There may be some bias in the study as return of questionnaires was voluntary and no reminders were sent, which meant that the surveyed population could not be predetermined and a representative sample could not be guaranteed. The direction and significance of the bias is difficult to assess because questionnaires may not have been returned for many reasons. However, the demographic data of respondents correlated well with the UK profession as a whole and are probably representative of those involved in small animal surgery.
Despite pretesting of the questionnaire, it is possible some of the questions should have been re-worded to provide greater clarity. Also, the design of the questionnaire meant that multiple answers were received to many of the questions limiting our ability to interpret the data.
Further work will focus on the relationship between theoretical knowledge of perioperative antimicrobial use and its practical use in order to identify what factors are likely to affect whether perioperative antimicrobials are used appropriately or not.
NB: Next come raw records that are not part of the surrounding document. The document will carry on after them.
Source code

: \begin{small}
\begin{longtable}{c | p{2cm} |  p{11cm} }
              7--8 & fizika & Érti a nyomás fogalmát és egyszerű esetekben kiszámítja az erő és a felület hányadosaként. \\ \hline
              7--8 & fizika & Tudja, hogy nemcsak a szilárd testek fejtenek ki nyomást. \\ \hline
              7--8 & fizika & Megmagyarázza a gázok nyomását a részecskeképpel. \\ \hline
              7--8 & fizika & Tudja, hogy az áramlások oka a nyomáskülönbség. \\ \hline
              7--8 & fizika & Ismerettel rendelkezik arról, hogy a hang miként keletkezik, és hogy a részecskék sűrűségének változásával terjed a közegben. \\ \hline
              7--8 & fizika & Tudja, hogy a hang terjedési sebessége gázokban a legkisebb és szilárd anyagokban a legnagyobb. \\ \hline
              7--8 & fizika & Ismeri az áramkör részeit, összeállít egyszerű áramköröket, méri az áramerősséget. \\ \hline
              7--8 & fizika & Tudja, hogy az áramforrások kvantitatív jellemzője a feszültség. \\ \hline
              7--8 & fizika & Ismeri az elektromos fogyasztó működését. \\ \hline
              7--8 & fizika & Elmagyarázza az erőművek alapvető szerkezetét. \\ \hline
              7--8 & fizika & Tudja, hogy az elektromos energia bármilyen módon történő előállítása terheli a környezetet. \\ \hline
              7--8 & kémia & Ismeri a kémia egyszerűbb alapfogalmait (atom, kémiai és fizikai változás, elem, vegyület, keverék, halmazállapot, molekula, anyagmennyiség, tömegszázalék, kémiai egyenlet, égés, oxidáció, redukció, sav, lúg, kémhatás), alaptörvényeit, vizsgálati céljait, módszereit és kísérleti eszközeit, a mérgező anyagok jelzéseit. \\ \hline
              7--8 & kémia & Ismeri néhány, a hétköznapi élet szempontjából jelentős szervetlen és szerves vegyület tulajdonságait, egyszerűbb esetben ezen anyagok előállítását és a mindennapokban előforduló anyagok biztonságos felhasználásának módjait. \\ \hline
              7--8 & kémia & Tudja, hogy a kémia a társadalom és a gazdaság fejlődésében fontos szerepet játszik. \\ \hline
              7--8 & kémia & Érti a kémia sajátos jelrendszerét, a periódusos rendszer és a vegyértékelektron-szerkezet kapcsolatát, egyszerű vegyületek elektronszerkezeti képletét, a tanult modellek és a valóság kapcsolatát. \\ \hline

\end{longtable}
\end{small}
It would also be useful to compare the attitudes and practical use of antimicrobial prophylaxis at veterinary hospitals, as previous studies have provided some data to show that the antimicrobial prophylaxis is not always used in an appropriate manner in veterinary (Brown and others 1997, Eugster and others 2004) and human hospitals (Heineck and others 1999, Van Kasteren and others 2003, Bull and others 2006).
In conclusion, this survey has demonstrated inappropriate and excessive use of perioperative antimicrobials in cats and dogs in the UK. Some of the reasons for this have been identified. Further education needs to be provided to ensure that use of perioperative antimicrobials conforms to recommendations and/or accepted practices to avoid the potential detriments of inappropriate antimicrobial use.
The author thanks the veterinary surgeons who took the time to complete the questionnaire. Without their generous time and cooperation, this study would not have been possible.